• **Task to carry out**
Write the listing below out again in full, dropping its pictures.

• **Records for the task**
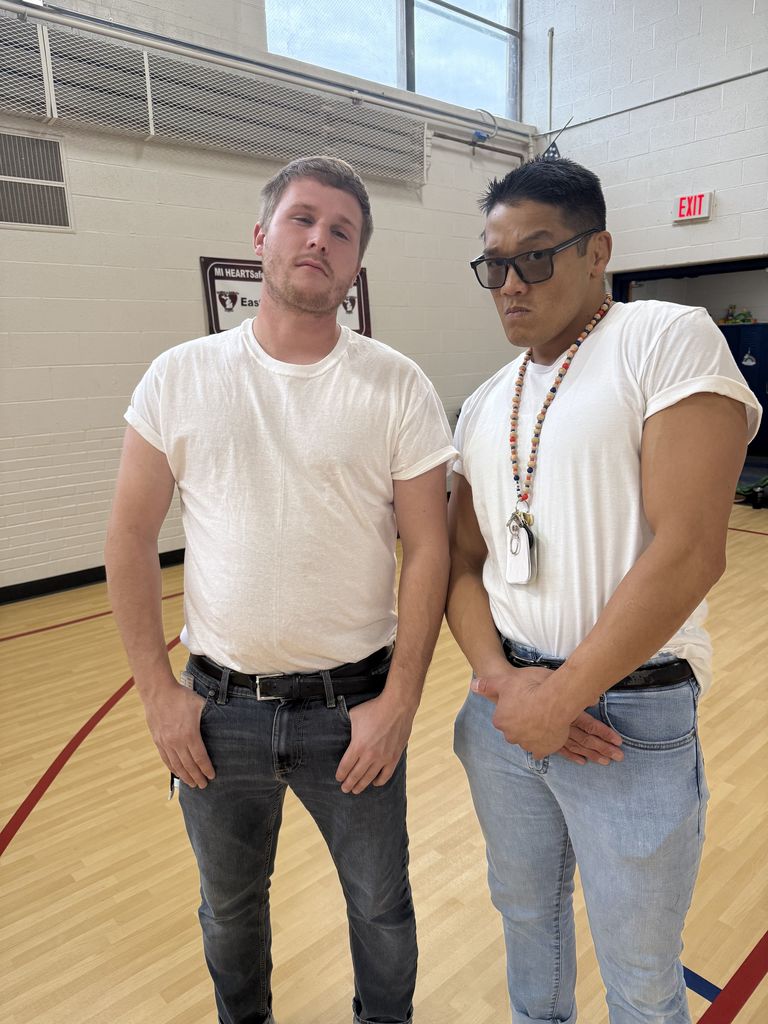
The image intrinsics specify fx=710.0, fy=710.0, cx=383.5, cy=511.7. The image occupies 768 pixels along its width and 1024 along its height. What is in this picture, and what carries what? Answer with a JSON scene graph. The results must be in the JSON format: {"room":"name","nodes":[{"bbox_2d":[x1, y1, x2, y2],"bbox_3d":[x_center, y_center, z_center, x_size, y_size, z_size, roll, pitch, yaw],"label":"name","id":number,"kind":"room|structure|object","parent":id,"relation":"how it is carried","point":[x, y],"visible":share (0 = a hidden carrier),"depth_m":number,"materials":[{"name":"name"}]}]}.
{"room":"gym","nodes":[
{"label":"gym","id":0,"kind":"room"},
{"bbox_2d":[0,0,533,592],"bbox_3d":[-1.664,-2.087,4.473,8.244,5.006,0.200,-12,17,-40],"label":"left wall","id":1,"kind":"structure","parent":0,"point":[186,274],"depth_m":4.55,"materials":[{"name":"white paint"}]},
{"bbox_2d":[0,129,73,230],"bbox_3d":[-2.138,-1.844,3.918,0.761,0.501,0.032,-12,17,-40],"label":"wall vent","id":2,"kind":"object","parent":1,"relation":"in","point":[60,160],"visible":1,"depth_m":4.03,"materials":[{"name":"metal"}]},
{"bbox_2d":[0,548,186,603],"bbox_3d":[-1.718,0.378,4.707,6.554,0.093,0.018,-12,17,-40],"label":"baseboard","id":3,"kind":"structure","parent":1,"relation":"attached to","point":[49,588],"depth_m":4.48,"materials":[{"name":"black rubber"}]},
{"bbox_2d":[1,11,430,187],"bbox_3d":[-1.447,-2.564,4.369,4.553,0.490,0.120,-12,17,-40],"label":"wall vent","id":4,"kind":"object","parent":1,"relation":"attached to","point":[275,155],"visible":0.98,"depth_m":4.52,"materials":[{"name":"metal"}]},
{"bbox_2d":[0,0,532,146],"bbox_3d":[-1.180,-3.019,4.666,6.739,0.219,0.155,-12,17,-40],"label":"pipe","id":5,"kind":"object","parent":1,"relation":"attached to","point":[218,61],"visible":0.97,"depth_m":4.83,"materials":[{"name":"metal"}]},
{"bbox_2d":[200,256,371,336],"bbox_3d":[-0.670,-1.536,5.241,1.336,0.657,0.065,-12,17,-40],"label":"banner","id":6,"kind":"object","parent":1,"relation":"attached to","point":[209,261],"visible":0.28,"depth_m":4.98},
{"bbox_2d":[265,0,520,117],"bbox_3d":[0.157,-4.220,5.792,2.589,1.584,0.161,-12,17,-40],"label":"window","id":7,"kind":"structure","parent":1,"relation":"in","point":[446,11],"depth_m":5.96,"materials":[{"name":"clear glass"}]},
{"bbox_2d":[431,130,527,163],"bbox_3d":[0.029,-2.970,5.678,3.819,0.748,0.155,-12,17,-40],"label":"pipe","id":8,"kind":"object","parent":1,"relation":"attached to","point":[501,151],"visible":0.4,"depth_m":6.45,"materials":[{"name":"metal"}]},
{"bbox_2d":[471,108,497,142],"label":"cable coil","id":9,"kind":"object","parent":1,"relation":"attached to","point":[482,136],"visible":0.93,"depth_m":6.30,"materials":[{"name":"blue plastic"}]},
{"bbox_2d":[0,487,767,1023],"bbox_3d":[0.841,0.845,2.791,9.179,0.109,6.360,-12,17,-40],"label":"floor","id":10,"kind":"structure","parent":0,"point":[735,1020],"depth_m":2.10,"materials":[{"name":"brown wood"}]},
{"bbox_2d":[101,158,456,1023],"bbox_3d":[-0.175,0.251,1.456,0.643,1.785,0.566,0,13,6],"label":"man","id":11,"kind":"object","parent":10,"relation":"on","point":[298,237],"visible":0.98,"depth_m":1.29},
{"bbox_2d":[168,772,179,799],"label":"pen","id":12,"kind":"object","parent":11,"relation":"in","point":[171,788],"visible":0.18,"depth_m":1.37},
{"bbox_2d":[443,151,754,1023],"bbox_3d":[0.406,0.276,1.398,0.523,1.742,0.670,-9,15,-30],"label":"man","id":13,"kind":"object","parent":10,"relation":"on","point":[661,523],"visible":0.99,"depth_m":1.19},
{"bbox_2d":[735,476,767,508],"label":"green bag","id":14,"kind":"object","parent":10,"relation":"on","point":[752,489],"visible":0.85,"depth_m":6.25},
{"bbox_2d":[521,0,767,284],"bbox_3d":[3.666,-2.525,4.745,0.214,5.549,6.362,-12,17,-40],"label":"right wall","id":15,"kind":"structure","parent":0,"point":[688,229],"depth_m":6.03,"materials":[{"name":"white paint"}]},
{"bbox_2d":[546,26,553,139],"bbox_3d":[1.623,-4.076,6.955,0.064,1.195,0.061,-12,17,-40],"label":"conduit pipe","id":16,"kind":"object","parent":15,"relation":"attached to","point":[551,35],"visible":0.78,"depth_m":6.91,"materials":[{"name":"metal"}]},
{"bbox_2d":[541,115,571,159],"bbox_3d":[1.082,-2.294,4.439,0.131,0.328,0.222,-12,17,-40],"label":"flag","id":17,"kind":"object","parent":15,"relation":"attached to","point":[553,151],"visible":0.56,"depth_m":4.44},
{"bbox_2d":[544,65,767,135],"bbox_3d":[2.923,-3.422,5.400,0.039,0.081,4.168,-12,17,-40],"label":"conduit pipe","id":18,"kind":"object","parent":15,"relation":"attached to","point":[758,72],"visible":0.95,"depth_m":6.05,"materials":[{"name":"grey metal"}]},
{"bbox_2d":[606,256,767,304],"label":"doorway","id":19,"kind":"object","parent":15,"relation":"in","point":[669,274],"visible":0.26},
{"bbox_2d":[672,190,713,223],"bbox_3d":[2.520,-2.489,5.792,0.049,0.216,0.299,-12,17,-40],"label":"exit sign","id":20,"kind":"object","parent":15,"relation":"attached to","point":[701,214],"visible":0.98,"depth_m":5.77,"materials":[{"name":"red"}]},
{"label":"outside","id":21,"kind":"structure","parent":0,"visible":0},
{"label":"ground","id":22,"kind":"structure","parent":21,"visible":0},
{"bbox_2d":[718,321,767,452],"bbox_3d":[4.693,-1.609,9.148,0.467,1.615,1.322,-12,17,-40],"label":"locker","id":23,"kind":"object","parent":22,"relation":"on","point":[758,396],"visible":0.37,"depth_m":8.96,"materials":[{"name":"blue"}]},
{"bbox_2d":[720,304,755,324],"bbox_3d":[4.631,-2.596,9.328,0.269,0.269,0.536,-12,17,-40],"label":"toy","id":24,"kind":"object","parent":23,"relation":"on","point":[735,317],"visible":0.89,"depth_m":9.28,"materials":[{"name":"multicoloured"}]},
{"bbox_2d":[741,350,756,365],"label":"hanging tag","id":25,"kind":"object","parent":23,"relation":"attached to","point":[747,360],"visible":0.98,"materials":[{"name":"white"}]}
]}

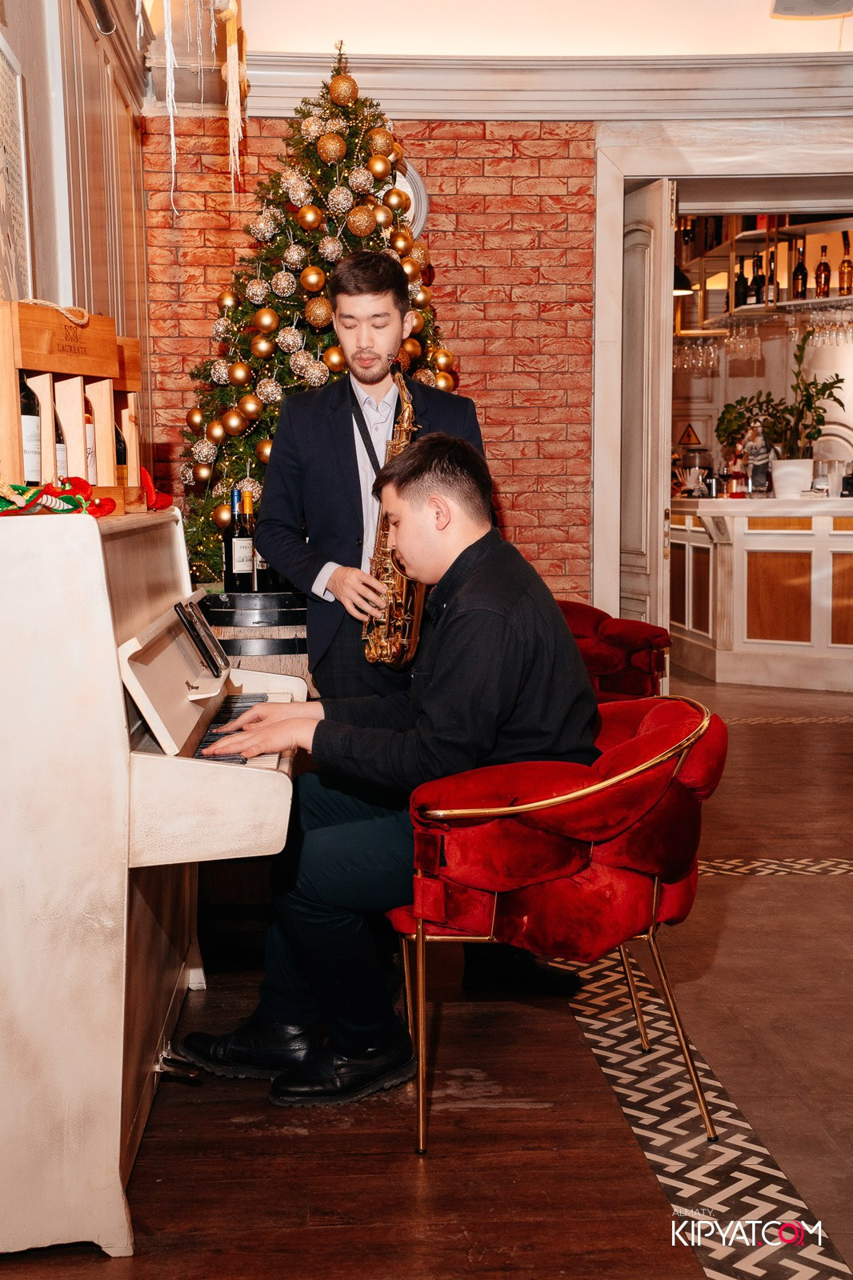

• **Your solution**
The image intrinsics specify fx=710.0, fy=710.0, cx=383.5, cy=511.7. The image occupies 768 pixels along its width and 1024 along its height. What is in this picture, and what carries what? Answer with a JSON scene graph. The results must be in the JSON format: {"room":"name","nodes":[{"bbox_2d":[x1, y1, x2, y2],"bbox_3d":[x_center, y_center, z_center, x_size, y_size, z_size, roll, pitch, yaw],"label":"name","id":number,"kind":"room|structure|object","parent":id,"relation":"how it is carried","point":[x, y],"visible":share (0 = a hidden carrier),"depth_m":number,"materials":[{"name":"name"}]}]}.
{"room":"gym","nodes":[
{"label":"gym","id":0,"kind":"room"},
{"bbox_2d":[0,0,533,592],"bbox_3d":[-1.664,-2.087,4.473,8.244,5.006,0.200,-12,17,-40],"label":"left wall","id":1,"kind":"structure","parent":0,"point":[186,274],"depth_m":4.55,"materials":[{"name":"white paint"}]},
{"bbox_2d":[0,129,73,230],"bbox_3d":[-2.138,-1.844,3.918,0.761,0.501,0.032,-12,17,-40],"label":"wall vent","id":2,"kind":"object","parent":1,"relation":"in","point":[60,160],"visible":1,"depth_m":4.03,"materials":[{"name":"metal"}]},
{"bbox_2d":[0,548,186,603],"bbox_3d":[-1.718,0.378,4.707,6.554,0.093,0.018,-12,17,-40],"label":"baseboard","id":3,"kind":"structure","parent":1,"relation":"attached to","point":[49,588],"depth_m":4.48,"materials":[{"name":"black rubber"}]},
{"bbox_2d":[1,11,430,187],"bbox_3d":[-1.447,-2.564,4.369,4.553,0.490,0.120,-12,17,-40],"label":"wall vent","id":4,"kind":"object","parent":1,"relation":"attached to","point":[275,155],"visible":0.98,"depth_m":4.52,"materials":[{"name":"metal"}]},
{"bbox_2d":[0,0,532,146],"bbox_3d":[-1.180,-3.019,4.666,6.739,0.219,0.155,-12,17,-40],"label":"pipe","id":5,"kind":"object","parent":1,"relation":"attached to","point":[218,61],"visible":0.97,"depth_m":4.83,"materials":[{"name":"metal"}]},
{"bbox_2d":[200,256,371,336],"bbox_3d":[-0.670,-1.536,5.241,1.336,0.657,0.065,-12,17,-40],"label":"banner","id":6,"kind":"object","parent":1,"relation":"attached to","point":[209,261],"visible":0.28,"depth_m":4.98},
{"bbox_2d":[265,0,520,117],"bbox_3d":[0.157,-4.220,5.792,2.589,1.584,0.161,-12,17,-40],"label":"window","id":7,"kind":"structure","parent":1,"relation":"in","point":[446,11],"depth_m":5.96,"materials":[{"name":"clear glass"}]},
{"bbox_2d":[431,130,527,163],"bbox_3d":[0.029,-2.970,5.678,3.819,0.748,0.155,-12,17,-40],"label":"pipe","id":8,"kind":"object","parent":1,"relation":"attached to","point":[501,151],"visible":0.4,"depth_m":6.45,"materials":[{"name":"metal"}]},
{"bbox_2d":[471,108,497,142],"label":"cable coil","id":9,"kind":"object","parent":1,"relation":"attached to","point":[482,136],"visible":0.93,"depth_m":6.30,"materials":[{"name":"blue plastic"}]},
{"bbox_2d":[0,487,767,1023],"bbox_3d":[0.841,0.845,2.791,9.179,0.109,6.360,-12,17,-40],"label":"floor","id":10,"kind":"structure","parent":0,"point":[735,1020],"depth_m":2.10,"materials":[{"name":"brown wood"}]},
{"bbox_2d":[101,158,456,1023],"bbox_3d":[-0.175,0.251,1.456,0.643,1.785,0.566,0,13,6],"label":"man","id":11,"kind":"object","parent":10,"relation":"on","point":[298,237],"visible":0.98,"depth_m":1.29},
{"bbox_2d":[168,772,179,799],"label":"pen","id":12,"kind":"object","parent":11,"relation":"in","point":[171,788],"visible":0.18,"depth_m":1.37},
{"bbox_2d":[443,151,754,1023],"bbox_3d":[0.406,0.276,1.398,0.523,1.742,0.670,-9,15,-30],"label":"man","id":13,"kind":"object","parent":10,"relation":"on","point":[661,523],"visible":0.99,"depth_m":1.19},
{"bbox_2d":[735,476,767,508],"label":"green bag","id":14,"kind":"object","parent":10,"relation":"on","point":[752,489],"visible":0.85,"depth_m":6.25},
{"bbox_2d":[521,0,767,284],"bbox_3d":[3.666,-2.525,4.745,0.214,5.549,6.362,-12,17,-40],"label":"right wall","id":15,"kind":"structure","parent":0,"point":[688,229],"depth_m":6.03,"materials":[{"name":"white paint"}]},
{"bbox_2d":[546,26,553,139],"bbox_3d":[1.623,-4.076,6.955,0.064,1.195,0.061,-12,17,-40],"label":"conduit pipe","id":16,"kind":"object","parent":15,"relation":"attached to","point":[551,35],"visible":0.78,"depth_m":6.91,"materials":[{"name":"metal"}]},
{"bbox_2d":[541,115,571,159],"bbox_3d":[1.082,-2.294,4.439,0.131,0.328,0.222,-12,17,-40],"label":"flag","id":17,"kind":"object","parent":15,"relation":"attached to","point":[553,151],"visible":0.56,"depth_m":4.44},
{"bbox_2d":[544,65,767,135],"bbox_3d":[2.923,-3.422,5.400,0.039,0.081,4.168,-12,17,-40],"label":"conduit pipe","id":18,"kind":"object","parent":15,"relation":"attached to","point":[758,72],"visible":0.95,"depth_m":6.05,"materials":[{"name":"grey metal"}]},
{"bbox_2d":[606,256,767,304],"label":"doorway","id":19,"kind":"object","parent":15,"relation":"in","point":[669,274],"visible":0.26},
{"bbox_2d":[672,190,713,223],"bbox_3d":[2.520,-2.489,5.792,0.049,0.216,0.299,-12,17,-40],"label":"exit sign","id":20,"kind":"object","parent":15,"relation":"attached to","point":[701,214],"visible":0.98,"depth_m":5.77,"materials":[{"name":"red"}]},
{"label":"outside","id":21,"kind":"structure","parent":0,"visible":0},
{"label":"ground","id":22,"kind":"structure","parent":21,"visible":0},
{"bbox_2d":[718,321,767,452],"bbox_3d":[4.693,-1.609,9.148,0.467,1.615,1.322,-12,17,-40],"label":"locker","id":23,"kind":"object","parent":22,"relation":"on","point":[758,396],"visible":0.37,"depth_m":8.96,"materials":[{"name":"blue"}]},
{"bbox_2d":[720,304,755,324],"bbox_3d":[4.631,-2.596,9.328,0.269,0.269,0.536,-12,17,-40],"label":"toy","id":24,"kind":"object","parent":23,"relation":"on","point":[735,317],"visible":0.89,"depth_m":9.28,"materials":[{"name":"multicoloured"}]},
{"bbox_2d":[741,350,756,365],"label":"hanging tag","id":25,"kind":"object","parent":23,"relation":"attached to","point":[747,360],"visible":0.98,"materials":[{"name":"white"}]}
]}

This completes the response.